J’étais très gênée ; j’ai failli mentir en lui répondant que j’avais finalement trouvé sur place une psychologue anglophone puis j’ai réfléchi : Nicholas, le père de Nicole, est décédé depuis 14 ans et sa mère depuis 15 ans. La liaison entre Nicholas et Elizabeth semble antérieure à leurs mariages respectifs. Autant dire la vérité, elle ne blessera personne. J’ai donc simplement expliqué à Nicole que j’avais trouvé une enveloppe adressée à ma grand-mère contenant un morceau de lettre sur lequel on pouvait lire : « Que restera-t-il de nous ? Rien ». Cela ayant excité ma curiosité, j’avais, à partir du nom de l’expéditeur inscrit au dos de l’enveloppe, fait des recherches sur Internet. C’est ainsi que j’avais appris qu’il avait deux enfants. Je me suis excusée de ce qui lui paraitrait certainement être une intrusion dans sa cellule familiale et j’ai assuré borner là mes recherches !
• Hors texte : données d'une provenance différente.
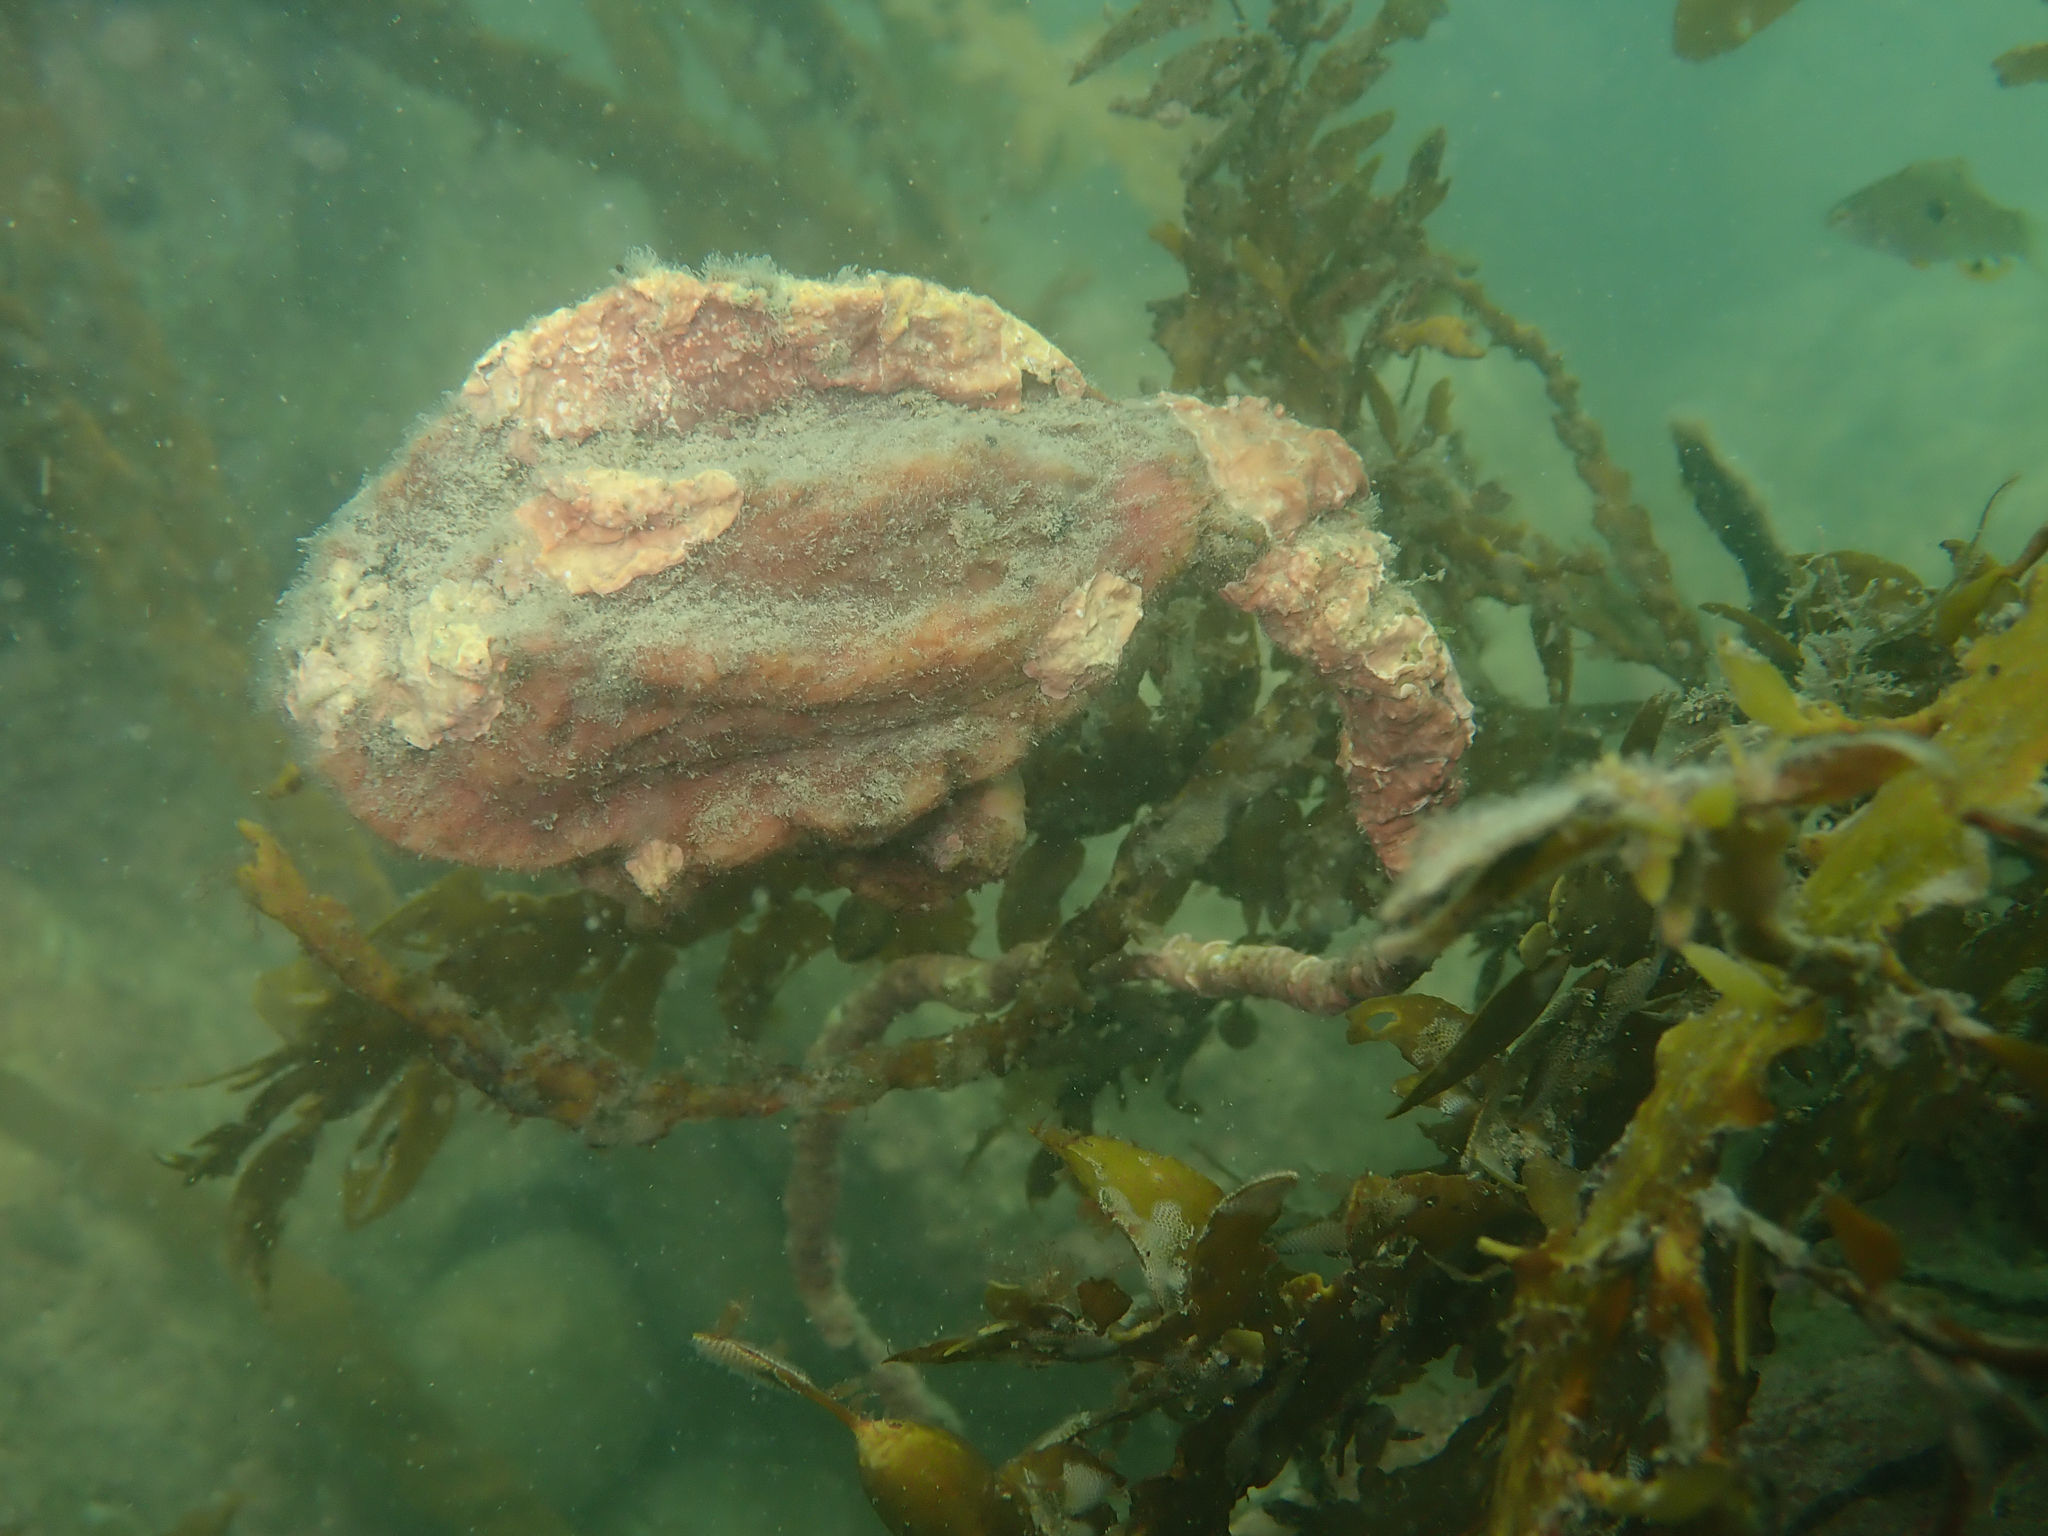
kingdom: Animalia
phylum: Chordata
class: Ascidiacea
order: Stolidobranchia
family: Pyuridae
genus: Pyura
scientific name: Pyura pachydermatina
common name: Sea tulip
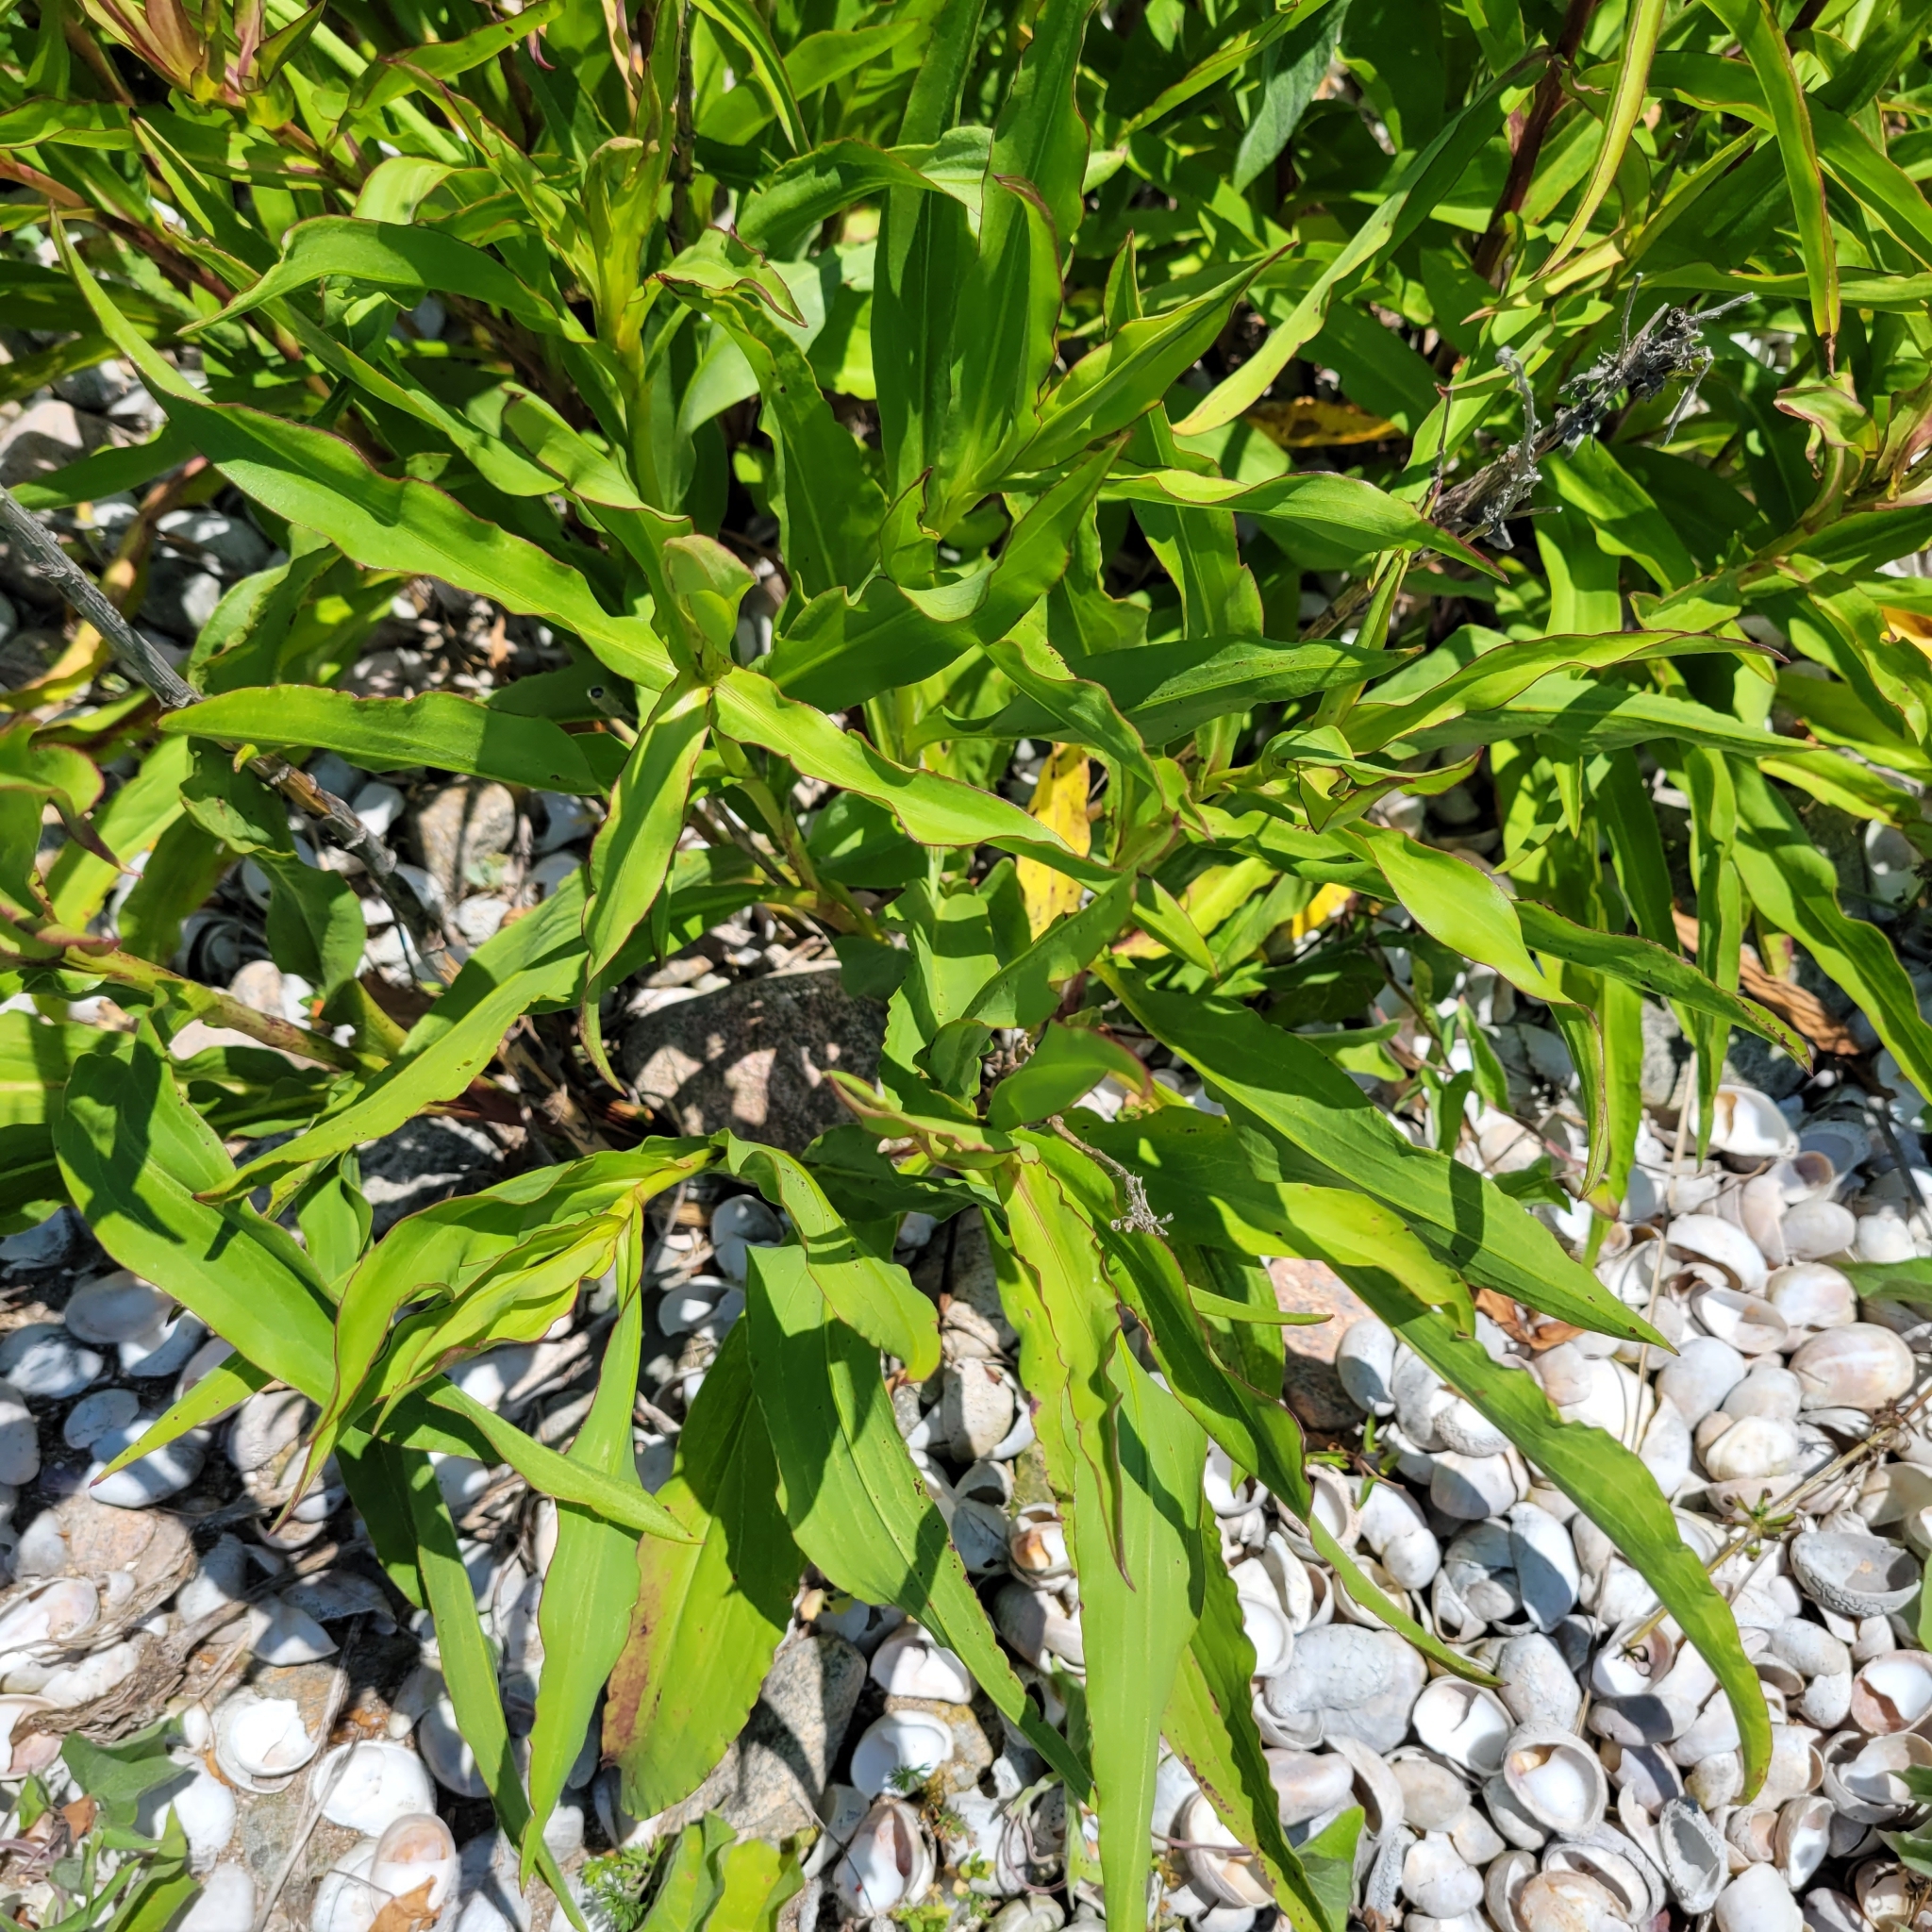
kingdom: Plantae
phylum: Tracheophyta
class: Magnoliopsida
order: Asterales
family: Asteraceae
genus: Solidago
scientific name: Solidago sempervirens
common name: Salt-marsh goldenrod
Ce soir, pluie torrentielle ici, la première véritablement de la saison des pluies ; j’aime ces averses violentes qui gorgent d’eau la terre, nettoient les routes, font surgir précipitamment la végétation ; ces orages qui zèbrent le ciel d’éclairs fulgurants et nous offrent un spectacle grandiose en 3D ; pourtant j’ai un peu honte de les attendre et de les admirer, attentive à ne rien manquer de l’apocalypse derrière mes vitres, sous mon toit bien étanche de privilégiée : comment ne pas penser à tous les sans-abris de cette ville…
Je t’embrasse fort… Comme tu es loin
objet : Avec elle, sans elle
Le 19/11/20
J’ai reçu avant-hier un message de Nicole Sheppard me disant qu’elle n’est, en aucune manière, gênée de ma curiosité, plutôt amusée, d’autant que s’il y a eu une liaison entre son père et Elisabeth, elle est bien antérieure à la rencontre puis au mariage entre lui et sa mère. Elle m’assure qu’elle n’a jamais entendu son père faire la moindre allusion à une jeune femme rencontrée en France. En revanche, elle sait qu’il parlait français couramment, contrairement à elle, qu’il évoquait avec plaisir et, semble-t-il un peu de nostalgie, la Côte d’azur et la méditerranée en général. Une fois, elle s’en souvient, il bavardait avec un ami qui revenait de France et il s’était exclamé : « Ah oui, je suis bien d’accord, les Françaises sont si jolies ! ». Mais, ajoutait-elle, c’est une réflexion que vous entendrez souvent dans la bouche d’un Américain et spécialement d’un Américain de l’âge de mon père. Elle me dit qu’elle demandera à son frère qui vit en Virginie s’il a entendu parler d’Elisabeth et me contactera si c’est le cas…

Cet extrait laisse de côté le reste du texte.